Ни один швейцарский солдат не открыл огонь, однако, когда мы пересекли станционные пути и толпой подбежали к зданию, навстречу нам вышли новые солдаты, а в воздухе вдруг завоняло слезоточивым газом. Одни шарахнулись в стороны, другие атаковали полицейский заслон, перед самым зданием завязалась серьезная драка. Было заметно, что полиция получила приказ не стрелять, поэтому мы осмелели, начали давить, группа молодых парней свалила полицейского, отобрала у него винтовку, кто-то выстрелил из нее в других полицейских, и тут все вдруг резко переменилось. Вспыхнула настоящая война, да только у наших была всего одна винтовка. Люди вокруг меня начали с воплями падать на землю. Кто-то крикнул: «А пули-то резиновые». Резиновые! Мы снова бросились в атаку, в суматохе группа наших проникла в здание. Внутри, по сравнению с тем, что творилось снаружи, было безопаснее всего. Да только к этому времени мы окончательно потеряли разум, у нас на глазах стреляли в наших людей, пусть и резиновыми пулями, поэтому мы избили всех, кого застали в здании. Кто-то нашел какую-то горючую жидкость и поджег большой приемный зал, и, хотя пожар получился не сильный, само здание не загорелось, дыма было хоть отбавляй – дым не такой едкий, как слезоточивый газ, но, возможно, вреднее для здоровья. Мы не соображали, что делаем, просто сходили с ума, не пропускали полицию в здание, одновременно пытаясь его поджечь, хотя сами находились внутри. Пожалуй, этот момент можно сравнить с атакой смертников. Никто из нас в тот момент ни о чем не задумывался. Я никогда не забуду это ощущение безоглядного бунта, безразличия, выживешь ли ты или погибнешь, желания причинить побольше ущерба любым способом. Главное – нанести урон, а там пусть убивают. Я жаждал, чтобы весь мир страдал, как страдали мы.

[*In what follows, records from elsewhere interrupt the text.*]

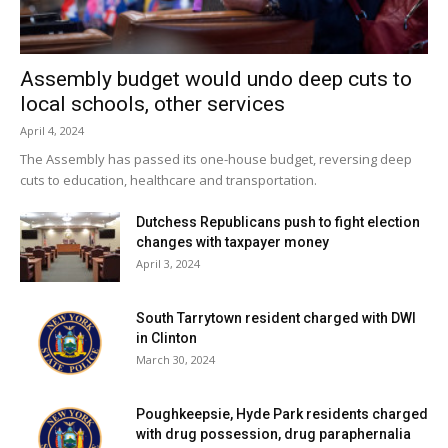
IN A PLACE LIKE THAT. RED HOOK IS
SITUATED IN ONE OF THE MOST
BEAUTIFUL PARTS OF THE WORLD,
Assembly budget would undo deep cuts to
local schools, other services
AND I THINK THAT HAS SOMETHING
April 4, 2024
TO DO WITH PEOPLE LOVING IT SO
The Assembly has passed its one-house budget, reversing deep
MUCH. HONESTLY, THIS IS THE PLACE
cuts to education, healthcare and transportation.
WHERE I’VE BEEN THE HAPPIEST,
Dutchess Republicans push to fight election
AND IT’S THE PLACE WHERE I’LL DIE.
changes with taxpayer money
I’VE ALWAYS FELT FORTUNATE TO
April 3, 2024
CALL RED HOOK MY HOME TOWN,
AND I CHERISH THE PEOPLE AND THE
South Tarrytown resident charged with DWI
in Clinton
OPPORTUNITY TO LIVE IN SUCH A
March 30, 2024
WONDERFUL PLACE.”
Poughkeepsie, Hyde Park residents charged
with drug possession, drug paraphernalia
Facebook Comments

В конце концов осталось только лечь на бетонный пол, чтобы не дышать дымом. Большинство так и сделали, и нас вытащили поодиночке, стреножив, как овец перед закланием.
После допросов всех отправили во Францию. Мы воссоединились с семьями. Выяснилось, что во время бунта погибло шесть человек, среди них ни одного швейцарца. Здание почти не пострадало. Сохранилось только ощущение бунта. О, его я никогда не забуду. Когда теряешь последнюю надежду и страх, ты уже не совсем человек. Лучше или хуже – сказать трудно. Главное, что на целый час я перестал быть человеком.
К концу лета 2032 года ледяной покров Северного Ледовитого океана растаял полностью, на следующую зиму толщина морского льда не превысила даже метра, ветры и течения разломали покров на острова блинчатого льда, разделенные шугой или салом, даже внутренними «морями» шириной несколько километров. Когда наступила весна и пригрело солнце, зимняя шуга быстро растаяла, и летом круглосуточный солнечный свет проник в океан на большую глубину, значительно нагрев воду, отчего следующей зимой ледяной покров стал еще тоньше.